El problema se produce cuando las
minorías ruidosas comienzan a crecer. O cuando amenazan con votar como
no deberían. En esos casos, la “mayoría silenciosa”, o mejor,
“silenciada”, ya no es un concepto descriptivo. Es algo que conviene
crear. Aparatosamente, a través de una mayor represión directa. O de
manera sutil, a través de medidas que neutralicen o desgasten a quienes
se resisten a entrar en razón y que dificulten el control judicial. El
anuncio del Ministro del Interior Jorge Fernández Díaz de una reforma de
la Ley de Seguridad Ciudadana debe entenderse dentro de esta última estrategia.
Escarmentado por las
movilizaciones anti-ajuste contra el PSOE y por el crecimiento del
soberanismo en Cataluña, la idea de estrechar el cerco contra la
protesta social ha estado presente
desde un primer momento en los planes del Partido Popular. El propio
Ministro Fernández Díaz ha acompañado cada movilización contra su
Gobierno con un anuncio de restricción de libertades y de endurecimiento
del marco de sanciones existentes. A menudo, estos anuncios han sido
tratados como globos sondas, como una suerte de provocación destinada a
quedar en nada o en muy poco. Lo cierto, sin embargo, es que han
producido cambios concretos en el marco normativo y han dado cobertura a
actuaciones policiales que hubieran resultado intolerables unos años
antes.
a) Crear una mayoría silenciada (I): endurecer el Código Penal.

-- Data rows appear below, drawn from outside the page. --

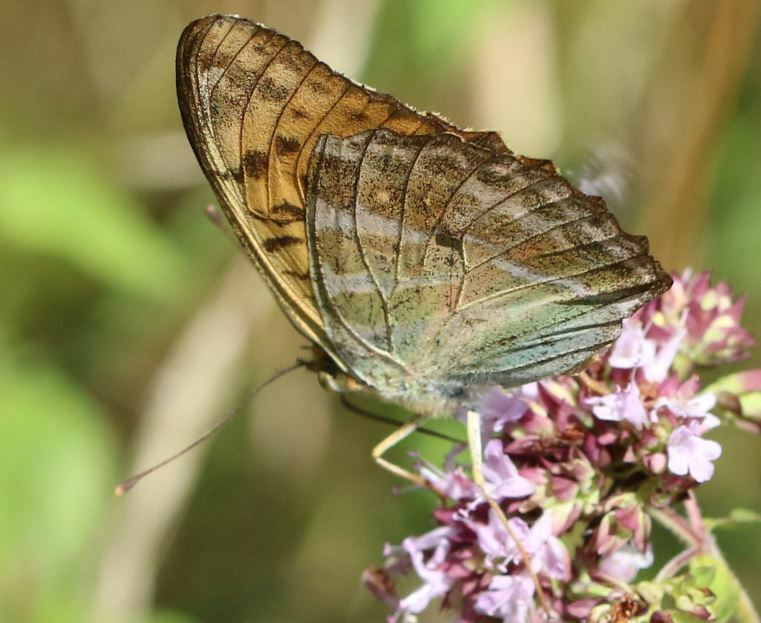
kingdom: Animalia
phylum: Arthropoda
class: Insecta
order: Lepidoptera
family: Nymphalidae
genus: Argynnis
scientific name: Argynnis paphia
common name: Silver-washed fritillary
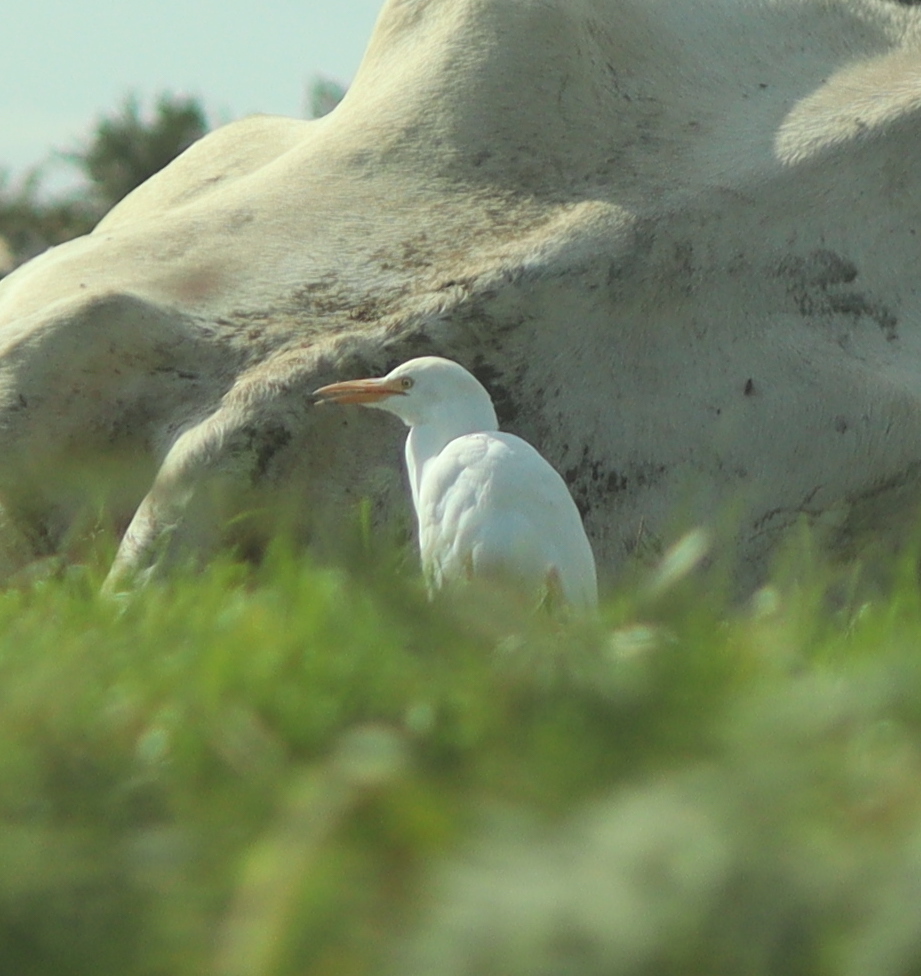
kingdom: Animalia
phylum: Chordata
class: Aves
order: Pelecaniformes
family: Ardeidae
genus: Bubulcus
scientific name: Bubulcus ibis
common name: Cattle egret
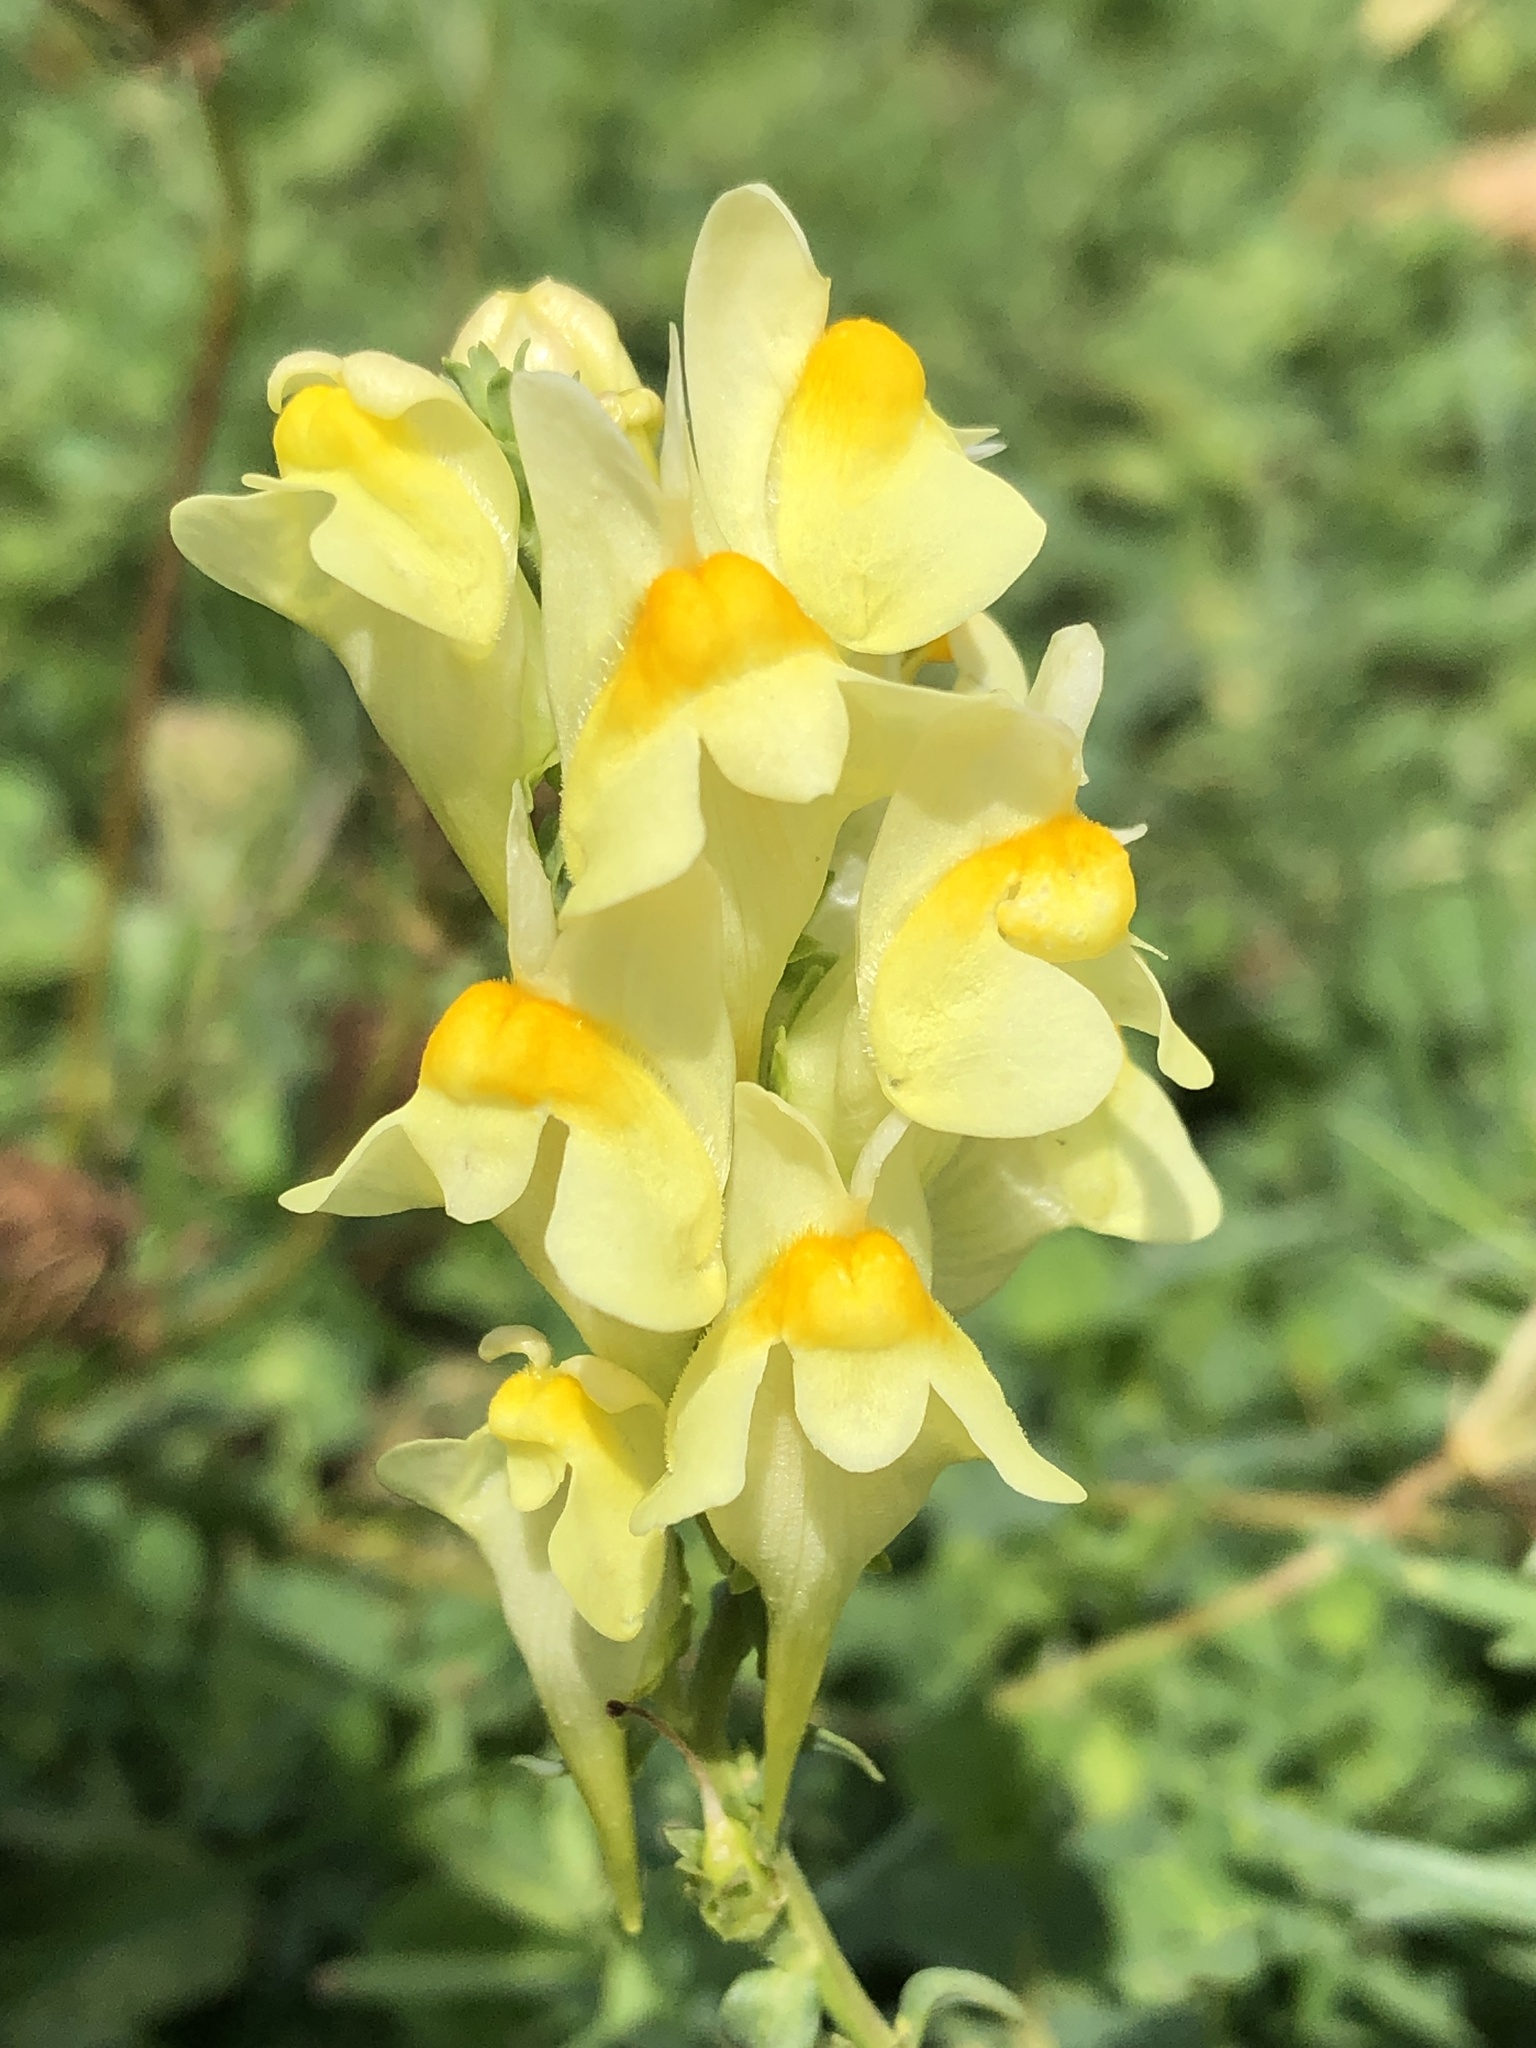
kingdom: Plantae
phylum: Tracheophyta
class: Magnoliopsida
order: Lamiales
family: Plantaginaceae
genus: Linaria
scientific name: Linaria vulgaris
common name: Butter and eggs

Ya en ocasión de la primera huelga general contra el Gobierno Rajoy,
Fernández Díaz denunció un “salto cualitativo” en los hechos de
violencias registrados durante las protestas. Esta supuesta “emergencia”
era totalmente infundada a la luz de los hechos reales. Sin embargo, le
permitió anunciar una reforma del Código Penal que asimilara la llamada
“violencia callejera” a conductas terroristas o proto-terroristas.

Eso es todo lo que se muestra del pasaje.